After fluctuating between gains and losses, European stocks advanced on Friday to cap their biggest four-day rally in more than two years.
The STOXX Europe 600 Index added 0.4 percent to 340.3 at the close of trading, after earlier rising as much as 0.8 percent and falling 0.6 percent. The measure posted its fifth weekly advance in six.
Energy stocks contributed the most to gains, while a drop in healthcare companies was the biggest drag as Roche Holding AG slid.

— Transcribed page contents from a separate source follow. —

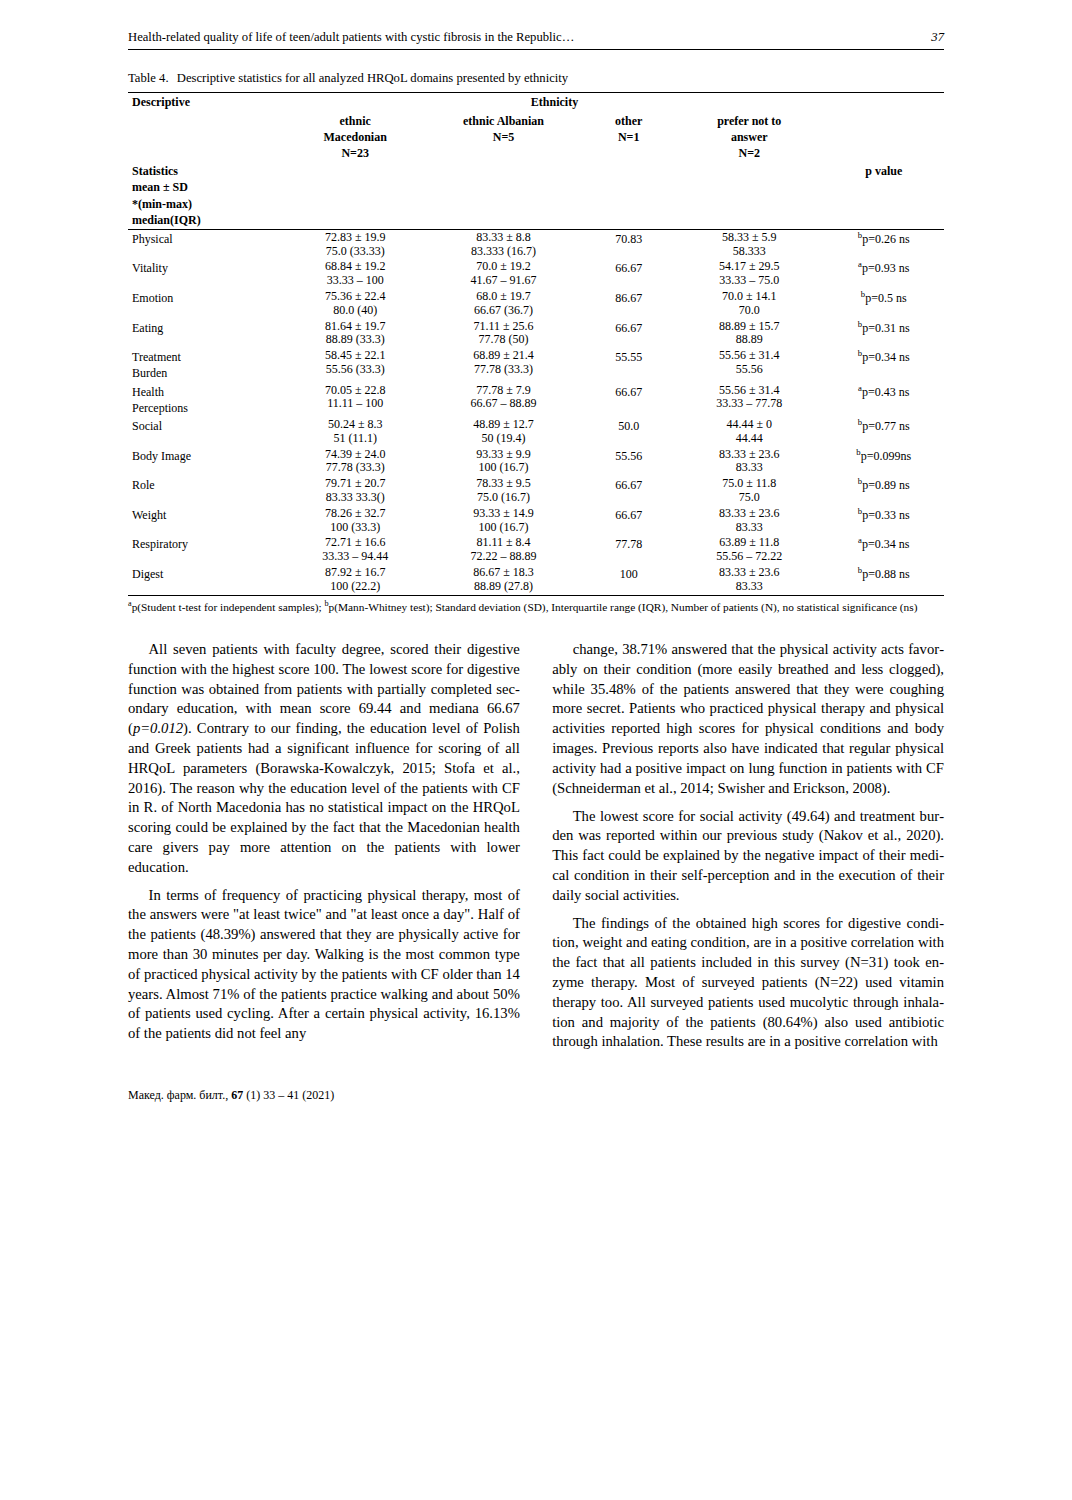Health-related quality of life of teen/adult patients with cystic fibrosis in the Republic… 37
Table 4. Descriptive statistics for all analyzed HRQoL domains presented by ethnicity
| Descriptive | Ethnicity | |
| --- | --- | --- |
| ethnic Macedonian N=23 | ethnic Albanian N=5 | other N=1 | prefer not to answer N=2 |
| Statistics mean ± SD *(min-max) median(IQR) | | | | | p value |
| Physical | 72.83 ± 19.9 75.0 (33.33) | 83.33 ± 8.8 83.333 (16.7) | 70.83 | 58.33 ± 5.9 58.333 | b p=0.26 ns |
| Vitality | 68.84 ± 19.2 33.33 – 100 | 70.0 ± 19.2 41.67 – 91.67 | 66.67 | 54.17 ± 29.5 33.33 – 75.0 | a p=0.93 ns |
| Emotion | 75.36 ± 22.4 80.0 (40) | 68.0 ± 19.7 66.67 (36.7) | 86.67 | 70.0 ± 14.1 70.0 | b p=0.5 ns |
| Eating | 81.64 ± 19.7 88.89 (33.3) | 71.11 ± 25.6 77.78 (50) | 66.67 | 88.89 ± 15.7 88.89 | b p=0.31 ns |
| Treatment Burden | 58.45 ± 22.1 55.56 (33.3) | 68.89 ± 21.4 77.78 (33.3) | 55.55 | 55.56 ± 31.4 55.56 | b p=0.34 ns |
| Health Perceptions | 70.05 ± 22.8 11.11 – 100 | 77.78 ± 7.9 66.67 – 88.89 | 66.67 | 55.56 ± 31.4 33.33 – 77.78 | a p=0.43 ns |
| Social | 50.24 ± 8.3 51 (11.1) | 48.89 ± 12.7 50 (19.4) | 50.0 | 44.44 ± 0 44.44 | b p=0.77 ns |
| Body Image | 74.39 ± 24.0 77.78 (33.3) | 93.33 ± 9.9 100 (16.7) | 55.56 | 83.33 ± 23.6 83.33 | b p=0.099ns |
| Role | 79.71 ± 20.7 83.33 33.3() | 78.33 ± 9.5 75.0 (16.7) | 66.67 | 75.0 ± 11.8 75.0 | b p=0.89 ns |
| Weight | 78.26 ± 32.7 100 (33.3) | 93.33 ± 14.9 100 (16.7) | 66.67 | 83.33 ± 23.6 83.33 | b p=0.33 ns |
| Respiratory | 72.71 ± 16.6 33.33 – 94.44 | 81.11 ± 8.4 72.22 – 88.89 | 77.78 | 63.89 ± 11.8 55.56 – 72.22 | a p=0.34 ns |
| Digest | 87.92 ± 16.7 100 (22.2) | 86.67 ± 18.3 88.89 (27.8) | 100 | 83.33 ± 23.6 83.33 | b p=0.88 ns |
ap(Student t-test for independent samples); bp(Mann-Whitney test); Standard deviation (SD), Interquartile range (IQR), Number of patients (N), no statistical significance (ns)
All seven patients with faculty degree, scored their digestive function with the highest score 100. The lowest score for digestive function was obtained from patients with partially completed secondary education, with mean score 69.44 and mediana 66.67 (p=0.012). Contrary to our finding, the education level of Polish and Greek patients had a significant influence for scoring of all HRQoL parameters (Borawska-Kowalczyk, 2015; Stofa et al., 2016). The reason why the education level of the patients with CF in R. of North Macedonia has no statistical impact on the HRQoL scoring could be explained by the fact that the Macedonian health care givers pay more attention on the patients with lower education.
In terms of frequency of practicing physical therapy, most of the answers were "at least twice" and "at least once a day". Half of the patients (48.39%) answered that they are physically active for more than 30 minutes per day. Walking is the most common type of practiced physical activity by the patients with CF older than 14 years. Almost 71% of the patients practice walking and about 50% of patients used cycling. After a certain physical activity, 16.13% of the patients did not feel any
change, 38.71% answered that the physical activity acts favorably on their condition (more easily breathed and less clogged), while 35.48% of the patients answered that they were coughing more secret. Patients who practiced physical therapy and physical activities reported high scores for physical conditions and body images. Previous reports also have indicated that regular physical activity had a positive impact on lung function in patients with CF (Schneiderman et al., 2014; Swisher and Erickson, 2008).
The lowest score for social activity (49.64) and treatment burden was reported within our previous study (Nakov et al., 2020). This fact could be explained by the negative impact of their medical condition in their self-perception and in the execution of their daily social activities.
The findings of the obtained high scores for digestive condition, weight and eating condition, are in a positive correlation with the fact that all patients included in this survey (N=31) took enzyme therapy. Most of surveyed patients (N=22) used vitamin therapy too. All surveyed patients used mucolytic through inhalation and majority of the patients (80.64%) also used antibiotic through inhalation. These results are in a positive correlation with
Макед. фарм. билт., 67 (1) 33 – 41 (2021)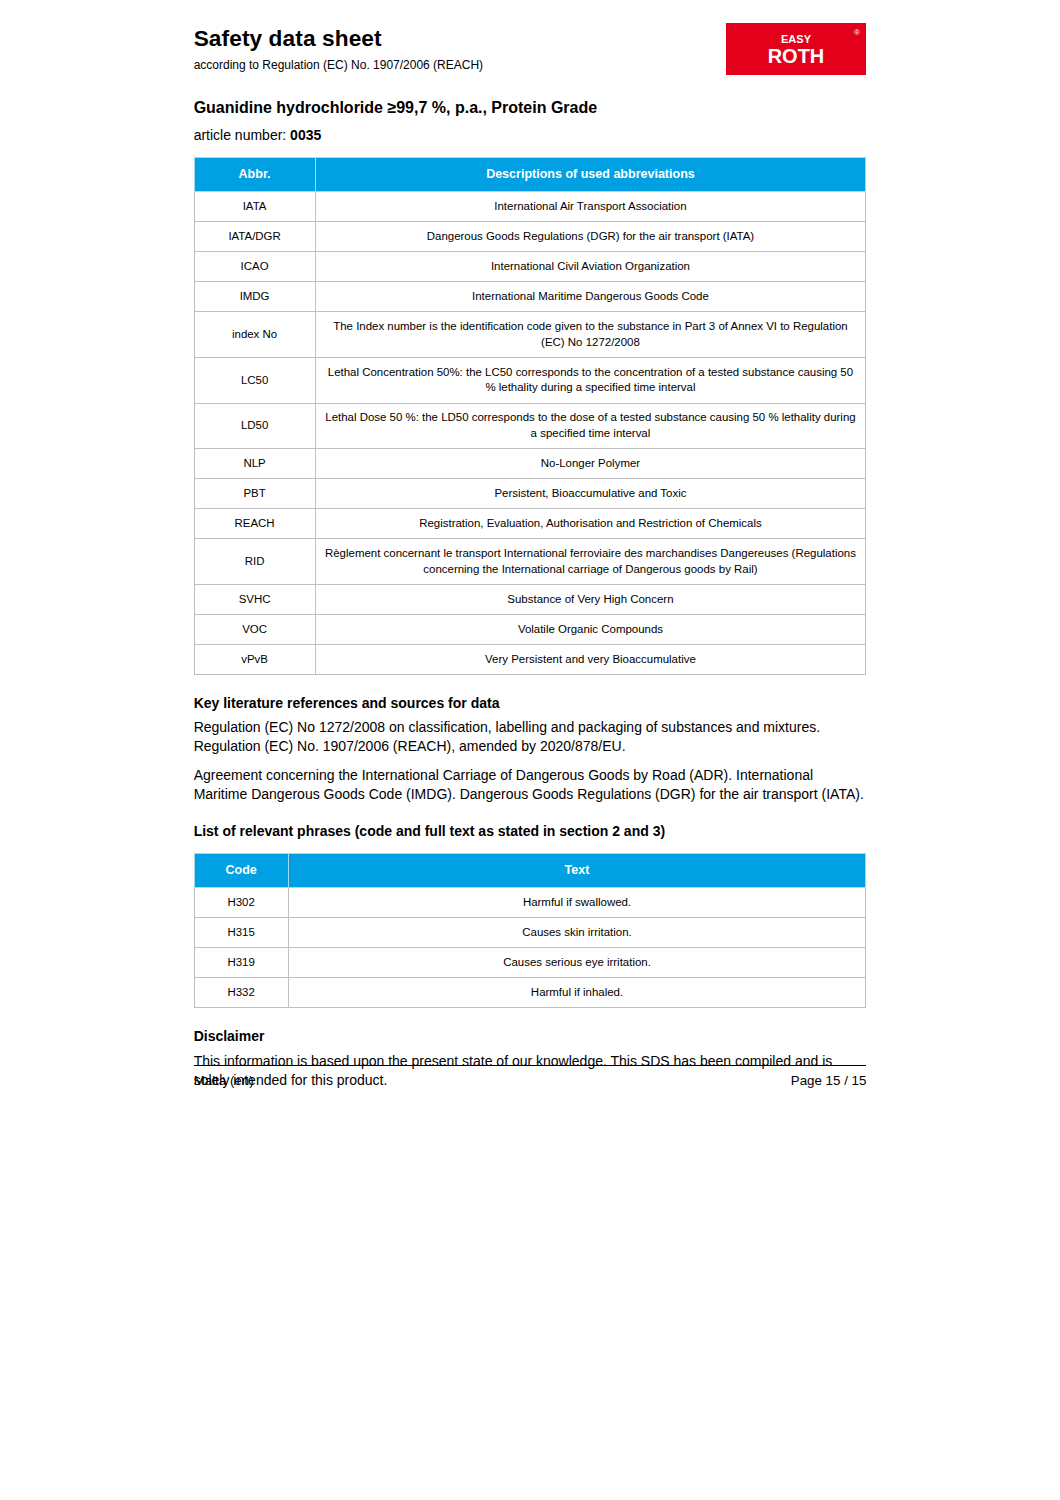Safety data sheet
according to Regulation (EC) No. 1907/2006 (REACH)
EASY ROTH ®
Guanidine hydrochloride ≥99,7 %, p.a., Protein Grade
article number: 0035
| Abbr. | Descriptions of used abbreviations |
| --- | --- |
| IATA | International Air Transport Association |
| IATA/DGR | Dangerous Goods Regulations (DGR) for the air transport (IATA) |
| ICAO | International Civil Aviation Organization |
| IMDG | International Maritime Dangerous Goods Code |
| index No | The Index number is the identification code given to the substance in Part 3 of Annex VI to Regulation (EC) No 1272/2008 |
| LC50 | Lethal Concentration 50%: the LC50 corresponds to the concentration of a tested substance causing 50 % lethality during a specified time interval |
| LD50 | Lethal Dose 50 %: the LD50 corresponds to the dose of a tested substance causing 50 % lethality during a specified time interval |
| NLP | No-Longer Polymer |
| PBT | Persistent, Bioaccumulative and Toxic |
| REACH | Registration, Evaluation, Authorisation and Restriction of Chemicals |
| RID | Règlement concernant le transport International ferroviaire des marchandises Dangereuses (Regulations concerning the International carriage of Dangerous goods by Rail) |
| SVHC | Substance of Very High Concern |
| VOC | Volatile Organic Compounds |
| vPvB | Very Persistent and very Bioaccumulative |
Key literature references and sources for data
Regulation (EC) No 1272/2008 on classification, labelling and packaging of substances and mixtures. Regulation (EC) No. 1907/2006 (REACH), amended by 2020/878/EU.
Agreement concerning the International Carriage of Dangerous Goods by Road (ADR). International Maritime Dangerous Goods Code (IMDG). Dangerous Goods Regulations (DGR) for the air transport (IATA).
List of relevant phrases (code and full text as stated in section 2 and 3)
| Code | Text |
| --- | --- |
| H302 | Harmful if swallowed. |
| H315 | Causes skin irritation. |
| H319 | Causes serious eye irritation. |
| H332 | Harmful if inhaled. |
Disclaimer
This information is based upon the present state of our knowledge. This SDS has been compiled and is solely intended for this product.
Malta (en)
Page 15 / 15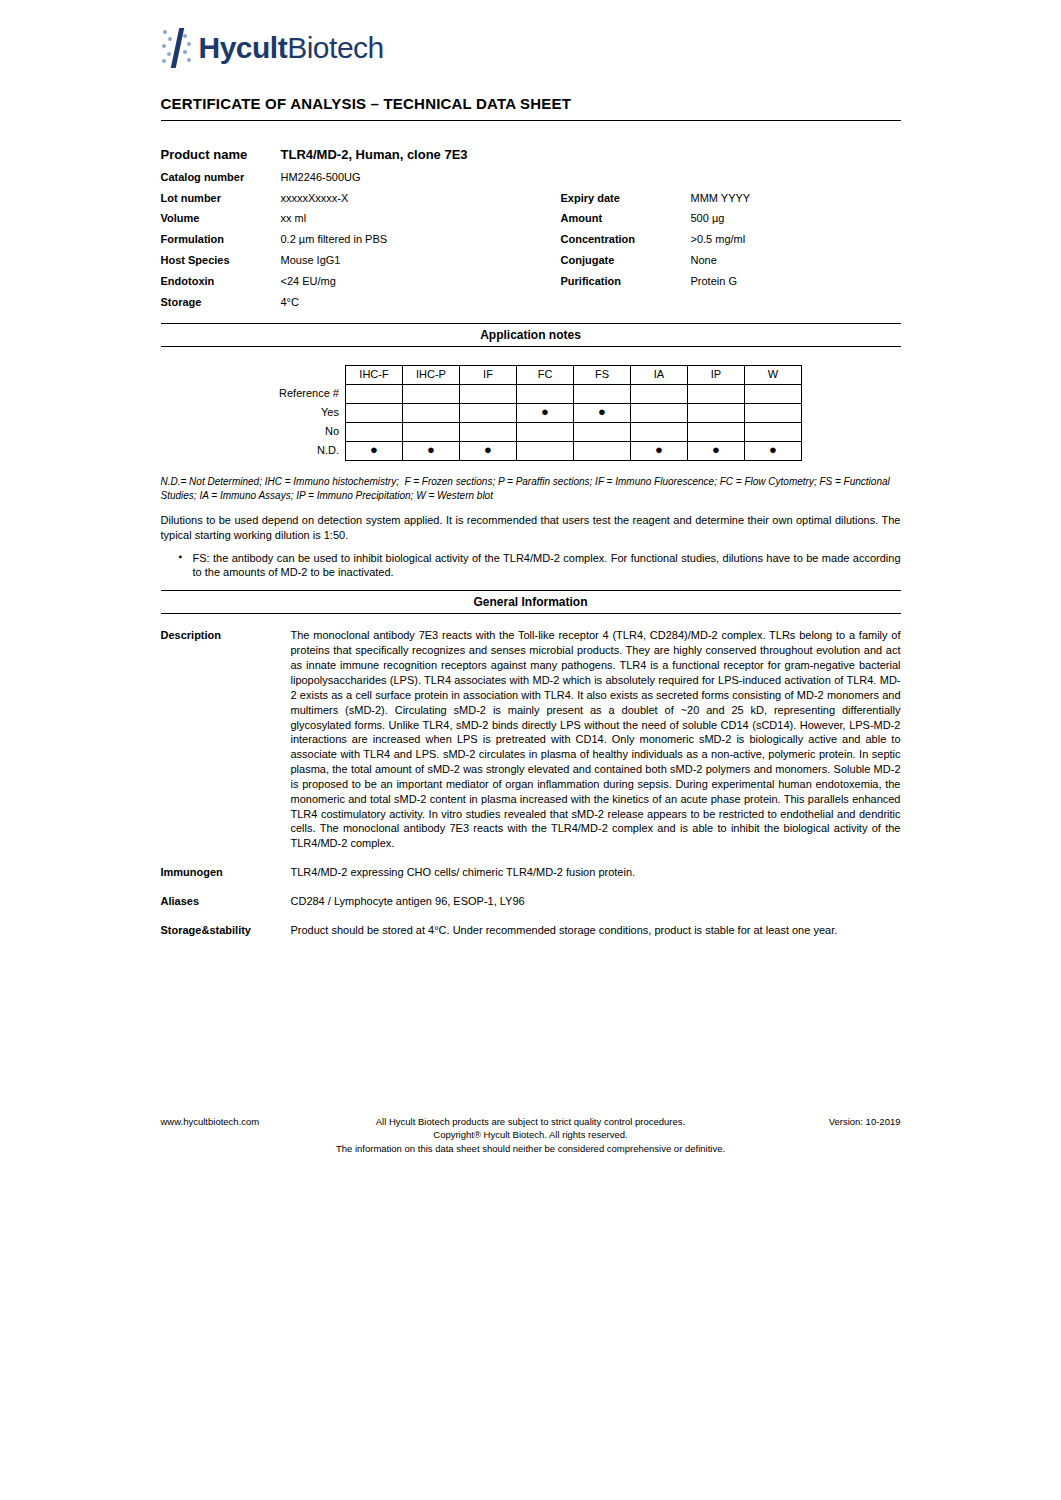Hycult Biotech
CERTIFICATE OF ANALYSIS – TECHNICAL DATA SHEET
| Product name | TLR4/MD-2, Human, clone 7E3 |
| Catalog number | HM2246-500UG |
| Lot number | xxxxxXxxxx-X | Expiry date | MMM YYYY |
| Volume | xx ml | Amount | 500 µg |
| Formulation | 0.2 µm filtered in PBS | Concentration | >0.5 mg/ml |
| Host Species | Mouse IgG1 | Conjugate | None |
| Endotoxin | <24 EU/mg | Purification | Protein G |
| Storage | 4°C |
Application notes
| | IHC-F | IHC-P | IF | FC | FS | IA | IP | W |
| --- | --- | --- | --- | --- | --- | --- | --- | --- |
| Reference # | | | | | | | | |
| Yes | | | | ● | ● | | | |
| No | | | | | | | | |
| N.D. | ● | ● | ● | | | ● | ● | ● |
N.D.= Not Determined; IHC = Immuno histochemistry; F = Frozen sections; P = Paraffin sections; IF = Immuno Fluorescence; FC = Flow Cytometry; FS = Functional Studies; IA = Immuno Assays; IP = Immuno Precipitation; W = Western blot
Dilutions to be used depend on detection system applied. It is recommended that users test the reagent and determine their own optimal dilutions. The typical starting working dilution is 1:50.
FS: the antibody can be used to inhibit biological activity of the TLR4/MD-2 complex. For functional studies, dilutions have to be made according to the amounts of MD-2 to be inactivated.
General Information
| Description | The monoclonal antibody 7E3 reacts with the Toll-like receptor 4 (TLR4, CD284)/MD-2 complex. TLRs belong to a family of proteins that specifically recognizes and senses microbial products. They are highly conserved throughout evolution and act as innate immune recognition receptors against many pathogens. TLR4 is a functional receptor for gram-negative bacterial lipopolysaccharides (LPS). TLR4 associates with MD-2 which is absolutely required for LPS-induced activation of TLR4. MD-2 exists as a cell surface protein in association with TLR4. It also exists as secreted forms consisting of MD-2 monomers and multimers (sMD-2). Circulating sMD-2 is mainly present as a doublet of ~20 and 25 kD, representing differentially glycosylated forms. Unlike TLR4, sMD-2 binds directly LPS without the need of soluble CD14 (sCD14). However, LPS-MD-2 interactions are increased when LPS is pretreated with CD14. Only monomeric sMD-2 is biologically active and able to associate with TLR4 and LPS. sMD-2 circulates in plasma of healthy individuals as a non-active, polymeric protein. In septic plasma, the total amount of sMD-2 was strongly elevated and contained both sMD-2 polymers and monomers. Soluble MD-2 is proposed to be an important mediator of organ inflammation during sepsis. During experimental human endotoxemia, the monomeric and total sMD-2 content in plasma increased with the kinetics of an acute phase protein. This parallels enhanced TLR4 costimulatory activity. In vitro studies revealed that sMD-2 release appears to be restricted to endothelial and dendritic cells. The monoclonal antibody 7E3 reacts with the TLR4/MD-2 complex and is able to inhibit the biological activity of the TLR4/MD-2 complex. |
| Immunogen | TLR4/MD-2 expressing CHO cells/ chimeric TLR4/MD-2 fusion protein. |
| Aliases | CD284 / Lymphocyte antigen 96, ESOP-1, LY96 |
| Storage&stability | Product should be stored at 4°C. Under recommended storage conditions, product is stable for at least one year. |
www.hycultbiotech.com
All Hycult Biotech products are subject to strict quality control procedures.
Copyright® Hycult Biotech. All rights reserved.
Version: 10-2019
The information on this data sheet should neither be considered comprehensive or definitive.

European shares jumped the most since November 2011 on Friday, rebounding for a third day after the US Federal Reserve pledged to be patient in increasing interest rates and the Swiss National Bank introduced its first negative deposit rate since the 1970s. The STOXX 600 has advanced 3 percent this week, recovering more than half of its monthly losses.
“Low interest rate policy-addicted markets are being comforted and there is no other option for cash other than to participate by owning stocks it seems,” Daniel Weston, chief investment officer at Aimed Capital GmbH in Munich, Germany, wrote in an e-mail.
Shares were volatile on Friday. Some futures and options on stocks and indices expired in a process known as quadruple witching. That often increases volatility and trading volume. The number of STOXX 600 shares changing hands was 40 percent greater than the average for the past 30 days, according to data compiled by Bloomberg.
Miners and energy producers rose for a fourth day. BHP Billiton Ltd added 3.6 percent and Rio Tinto Group gained 2.1 percent, while Royal Dutch Shell PLC and BP PLC climbed more than 2.5 percent. Oil and gas companies posted their biggest weekly jump in three years.
Atos advanced 6.2 percent after agreeing to buy Xerox Corp’s information technology outsourcing business for US$1.05 billion, almost tripling the French computer services provider’s business in the US.
Roche slid 6.3 percent. The drugmaker reported disappointing results from a clinical trial that combined two of its newer breast-cancer drugs, denting hopes of broadening the market for treatments that are already among its fastest-growing products. MorphoSys AG sank 11 percent after Roche ended a drug trial for Alzheimer’s disease.